Can I dry wood in the oven?
When a friend cut a large maple log in half for firewood, the inside was beautifully spalted throughout. He cut it into 12" pieces 18" long for me. Can I dry these pieces in the oven, or would it be better to air-dry them? (I'm eager to start on a mantel clock I want to make from a WOOD® magazine plan.)
—Mark Ball, Duluth, Minn.
Oven-drying or microwaving wood could be a recipe for trouble, Mark. Drying those 4"-thick pieces in a kitchen appliance invites splits and warps, warns Richard Bergman, research chemical engineer for the USDA Forest Products Laboratory. Instead, coat the freshly cut ends with polyurethane finish, and allow the pieces to air-dry in a place protected from rain and snow.
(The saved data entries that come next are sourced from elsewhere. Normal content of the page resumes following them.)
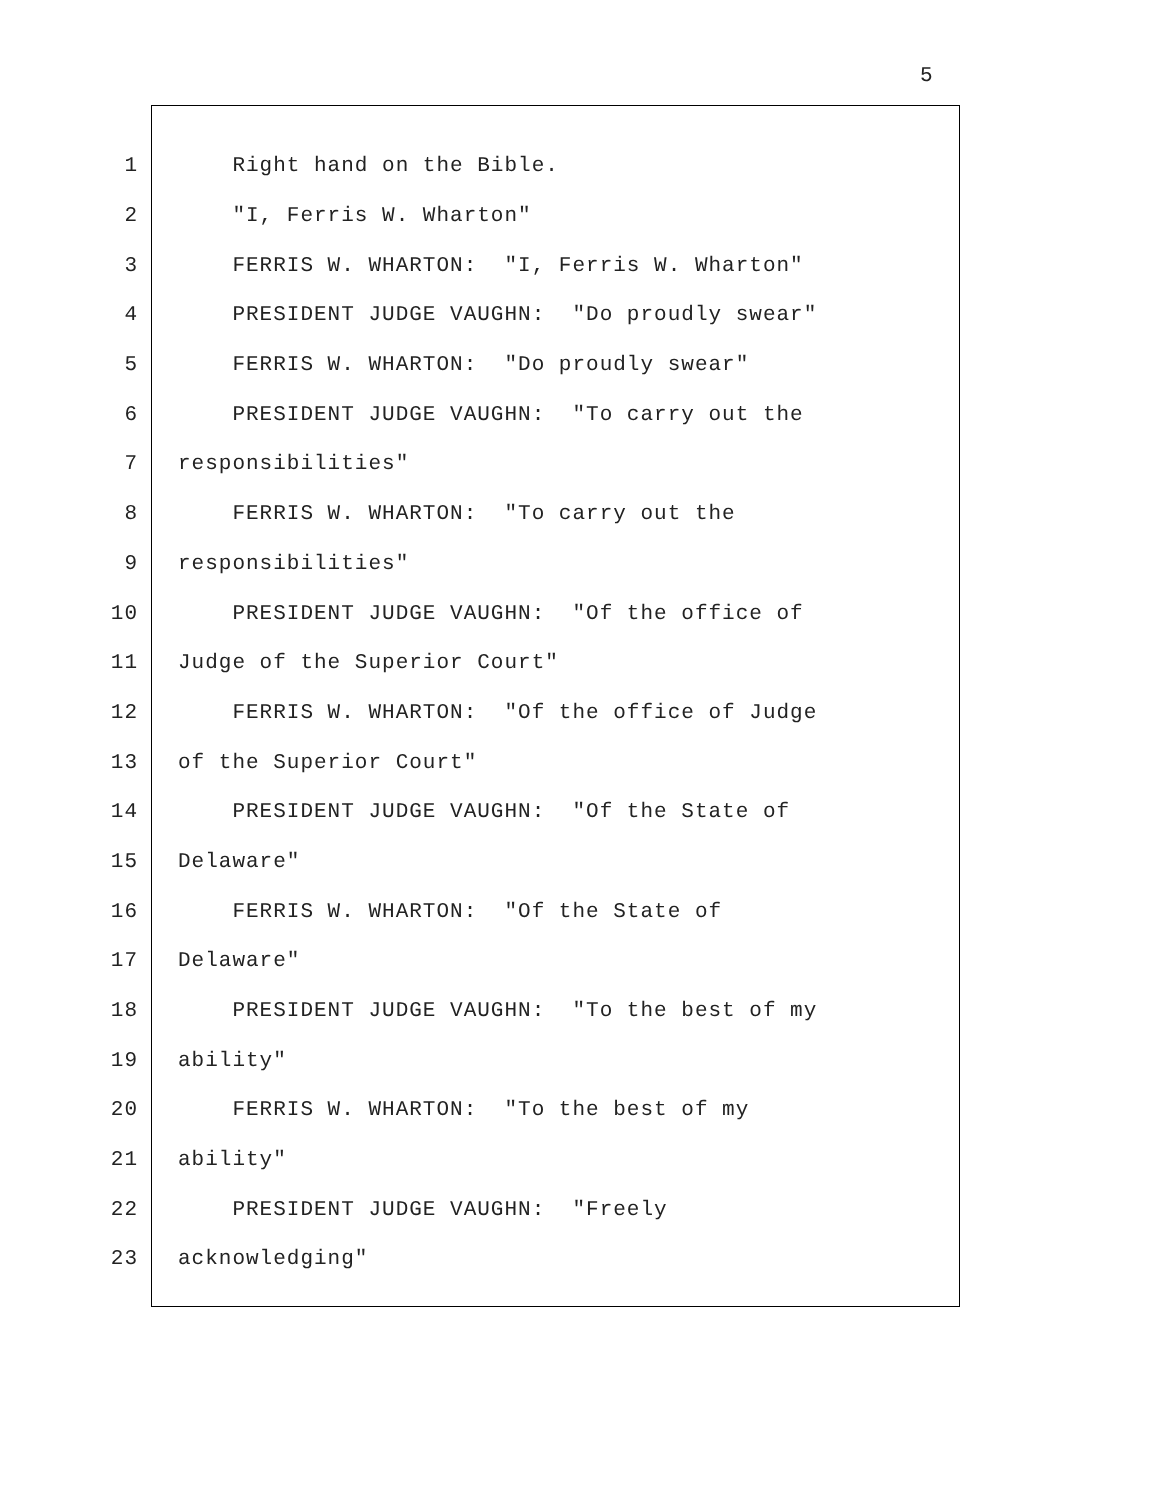5
1 Right hand on the Bible.
2 "I, Ferris W. Wharton"
3 FERRIS W. WHARTON: "I, Ferris W. Wharton"
4 PRESIDENT JUDGE VAUGHN: "Do proudly swear"
5 FERRIS W. WHARTON: "Do proudly swear"
6 PRESIDENT JUDGE VAUGHN: "To carry out the
7 responsibilities"
8 FERRIS W. WHARTON: "To carry out the
9 responsibilities"
10 PRESIDENT JUDGE VAUGHN: "Of the office of
11 Judge of the Superior Court"
12 FERRIS W. WHARTON: "Of the office of Judge
13 of the Superior Court"
14 PRESIDENT JUDGE VAUGHN: "Of the State of
15 Delaware"
16 FERRIS W. WHARTON: "Of the State of
17 Delaware"
18 PRESIDENT JUDGE VAUGHN: "To the best of my
19 ability"
20 FERRIS W. WHARTON: "To the best of my
21 ability"
22 PRESIDENT JUDGE VAUGHN: "Freely
23 acknowledging"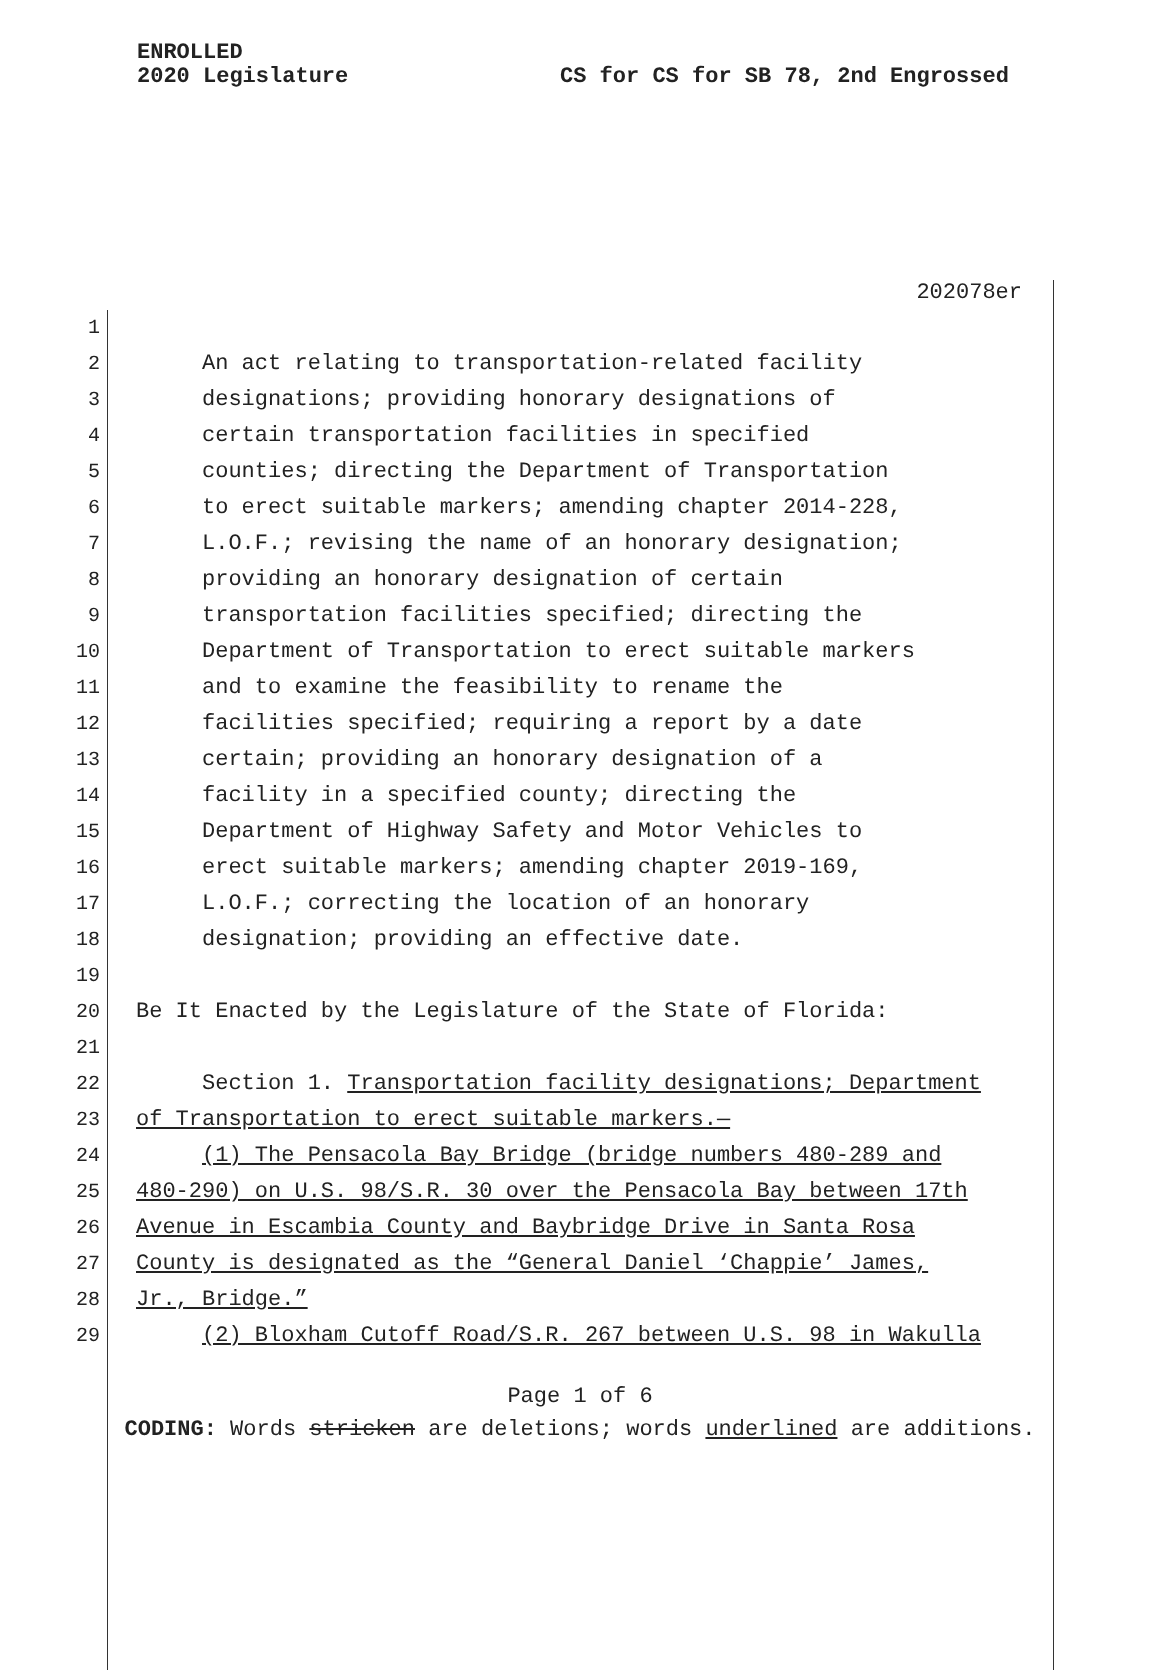ENROLLED
2020 Legislature
CS for CS for SB 78, 2nd Engrossed
202078er
1
2 An act relating to transportation-related facility
3 designations; providing honorary designations of
4 certain transportation facilities in specified
5 counties; directing the Department of Transportation
6 to erect suitable markers; amending chapter 2014-228,
7 L.O.F.; revising the name of an honorary designation;
8 providing an honorary designation of certain
9 transportation facilities specified; directing the
10 Department of Transportation to erect suitable markers
11 and to examine the feasibility to rename the
12 facilities specified; requiring a report by a date
13 certain; providing an honorary designation of a
14 facility in a specified county; directing the
15 Department of Highway Safety and Motor Vehicles to
16 erect suitable markers; amending chapter 2019-169,
17 L.O.F.; correcting the location of an honorary
18 designation; providing an effective date.
19
20 Be It Enacted by the Legislature of the State of Florida:
21
22 Section 1. Transportation facility designations; Department
23 of Transportation to erect suitable markers.—
24 (1) The Pensacola Bay Bridge (bridge numbers 480-289 and
25 480-290) on U.S. 98/S.R. 30 over the Pensacola Bay between 17th
26 Avenue in Escambia County and Baybridge Drive in Santa Rosa
27 County is designated as the “General Daniel ‘Chappie’ James,
28 Jr., Bridge.”
29 (2) Bloxham Cutoff Road/S.R. 267 between U.S. 98 in Wakulla
Page 1 of 6
CODING: Words stricken are deletions; words underlined are additions.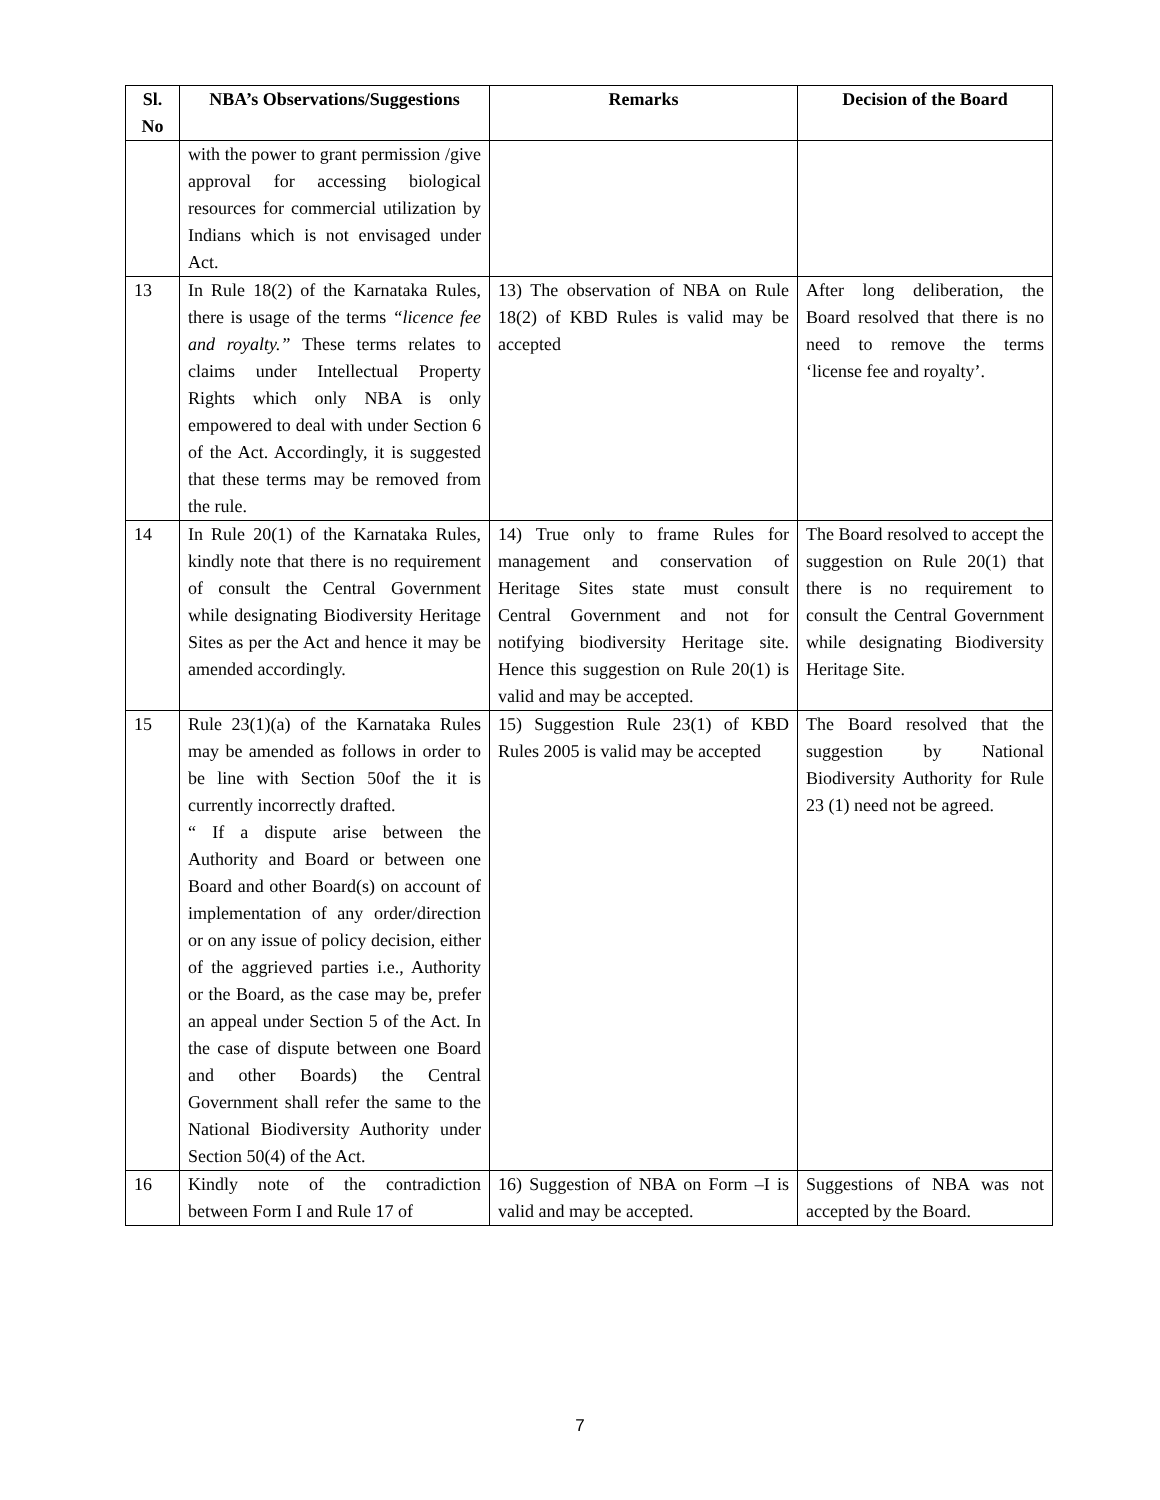| Sl. No | NBA’s Observations/Suggestions | Remarks | Decision of the Board |
| --- | --- | --- | --- |
| | with the power to grant permission /give approval for accessing biological resources for commercial utilization by Indians which is not envisaged under Act. | | |
| 13 | In Rule 18(2) of the Karnataka Rules, there is usage of the terms “licence fee and royalty.” These terms relates to claims under Intellectual Property Rights which only NBA is only empowered to deal with under Section 6 of the Act. Accordingly, it is suggested that these terms may be removed from the rule. | 13) The observation of NBA on Rule 18(2) of KBD Rules is valid may be accepted | After long deliberation, the Board resolved that there is no need to remove the terms ‘license fee and royalty’. |
| 14 | In Rule 20(1) of the Karnataka Rules, kindly note that there is no requirement of consult the Central Government while designating Biodiversity Heritage Sites as per the Act and hence it may be amended accordingly. | 14) True only to frame Rules for management and conservation of Heritage Sites state must consult Central Government and not for notifying biodiversity Heritage site. Hence this suggestion on Rule 20(1) is valid and may be accepted. | The Board resolved to accept the suggestion on Rule 20(1) that there is no requirement to consult the Central Government while designating Biodiversity Heritage Site. |
| 15 | Rule 23(1)(a) of the Karnataka Rules may be amended as follows in order to be line with Section 50of the it is currently incorrectly drafted. “ If a dispute arise between the Authority and Board or between one Board and other Board(s) on account of implementation of any order/direction or on any issue of policy decision, either of the aggrieved parties i.e., Authority or the Board, as the case may be, prefer an appeal under Section 5 of the Act. In the case of dispute between one Board and other Boards) the Central Government shall refer the same to the National Biodiversity Authority under Section 50(4) of the Act. | 15) Suggestion Rule 23(1) of KBD Rules 2005 is valid may be accepted | The Board resolved that the suggestion by National Biodiversity Authority for Rule 23 (1) need not be agreed. |
| 16 | Kindly note of the contradiction between Form I and Rule 17 of | 16) Suggestion of NBA on Form –I is valid and may be accepted. | Suggestions of NBA was not accepted by the Board. |
7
"Air-drying and sheltering the pieces while allowing air flow would be the best method, unless you know of a small custom kiln dryer, preferably a vacuum kiln, which would be quite expensive," Bergman says. "Air-drying the pieces would take a couple of years, but allows a gradual drying to minimize drying stresses for thick lumber."
The good news is that the wood may already be dry enough to use, considering that spalting forms in trees that have been dead long enough for the wood to begin decaying. Check the pieces with a moisture meter, as shown above, to see whether they're between 6 and 8 percent. If they're close to that, consider allowing them to air dry the rest of the way.